[Data supplied — start]

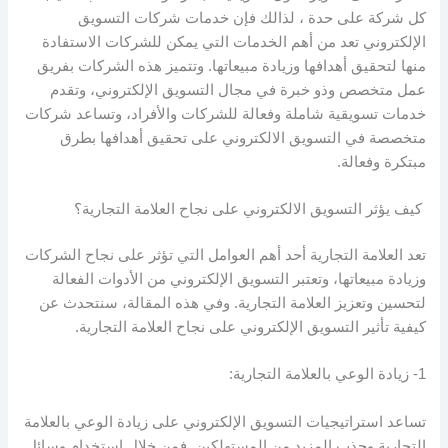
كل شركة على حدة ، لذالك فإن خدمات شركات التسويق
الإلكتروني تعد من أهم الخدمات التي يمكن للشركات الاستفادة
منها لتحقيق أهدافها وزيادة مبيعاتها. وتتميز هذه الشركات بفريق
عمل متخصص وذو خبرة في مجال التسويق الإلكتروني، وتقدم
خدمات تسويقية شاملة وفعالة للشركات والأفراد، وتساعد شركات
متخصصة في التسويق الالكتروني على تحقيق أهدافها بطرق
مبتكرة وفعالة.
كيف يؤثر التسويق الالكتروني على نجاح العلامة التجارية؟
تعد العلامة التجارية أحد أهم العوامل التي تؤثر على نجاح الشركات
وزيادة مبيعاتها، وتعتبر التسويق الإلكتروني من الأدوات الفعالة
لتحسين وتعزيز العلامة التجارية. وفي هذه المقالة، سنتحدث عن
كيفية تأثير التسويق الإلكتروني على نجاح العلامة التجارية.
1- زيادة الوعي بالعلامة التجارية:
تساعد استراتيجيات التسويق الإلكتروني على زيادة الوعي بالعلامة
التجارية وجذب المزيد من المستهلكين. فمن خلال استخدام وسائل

[Data supplied — finish]
[Data supplied — start]

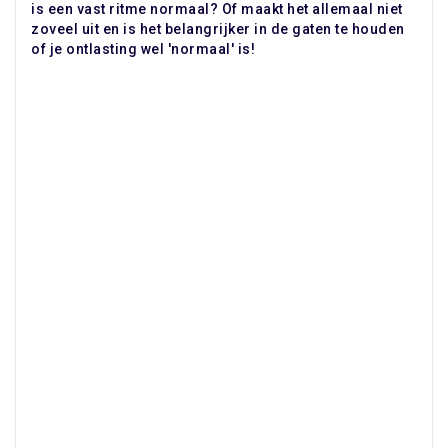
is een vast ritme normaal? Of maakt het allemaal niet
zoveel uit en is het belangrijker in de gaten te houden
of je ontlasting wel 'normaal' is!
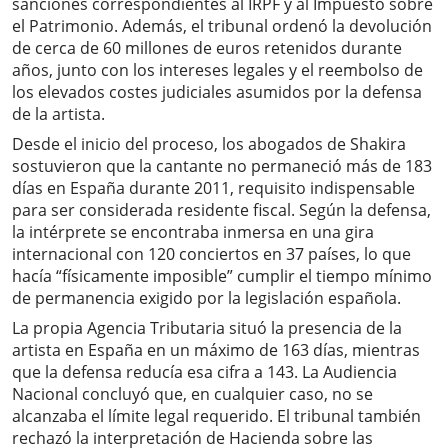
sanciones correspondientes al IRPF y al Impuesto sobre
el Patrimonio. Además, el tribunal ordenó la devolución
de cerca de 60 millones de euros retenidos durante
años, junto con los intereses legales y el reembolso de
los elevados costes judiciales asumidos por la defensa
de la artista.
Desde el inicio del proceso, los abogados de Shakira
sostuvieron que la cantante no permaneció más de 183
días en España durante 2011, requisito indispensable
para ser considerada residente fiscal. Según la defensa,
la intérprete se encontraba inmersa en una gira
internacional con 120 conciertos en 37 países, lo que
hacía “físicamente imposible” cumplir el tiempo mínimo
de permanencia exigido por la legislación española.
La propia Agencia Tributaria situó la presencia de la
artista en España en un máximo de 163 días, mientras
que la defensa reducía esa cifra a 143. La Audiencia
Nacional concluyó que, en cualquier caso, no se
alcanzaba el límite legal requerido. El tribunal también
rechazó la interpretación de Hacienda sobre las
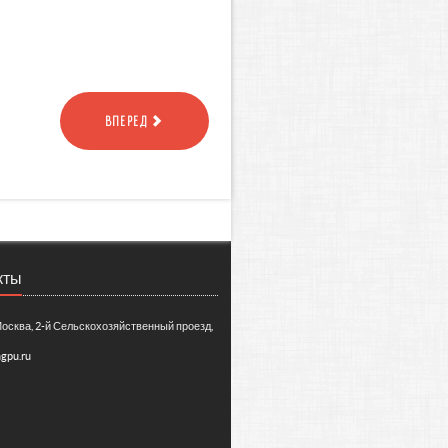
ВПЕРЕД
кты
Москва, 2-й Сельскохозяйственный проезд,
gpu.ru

[Data supplied — finish]

### Exercise description:
Using the data above, extract exactly the lines from the one that holds "كل شركة على" to the one that holds "كيف يؤثر التسويق", both ends included, and no others.

### Result of the exercise:
كل شركة على حدة ، لذالك فإن خدمات شركات التسويق
الإلكتروني تعد من أهم الخدمات التي يمكن للشركات الاستفادة
منها لتحقيق أهدافها وزيادة مبيعاتها. وتتميز هذه الشركات بفريق
عمل متخصص وذو خبرة في مجال التسويق الإلكتروني، وتقدم
خدمات تسويقية شاملة وفعالة للشركات والأفراد، وتساعد شركات
متخصصة في التسويق الالكتروني على تحقيق أهدافها بطرق
مبتكرة وفعالة.
كيف يؤثر التسويق الالكتروني على نجاح العلامة التجارية؟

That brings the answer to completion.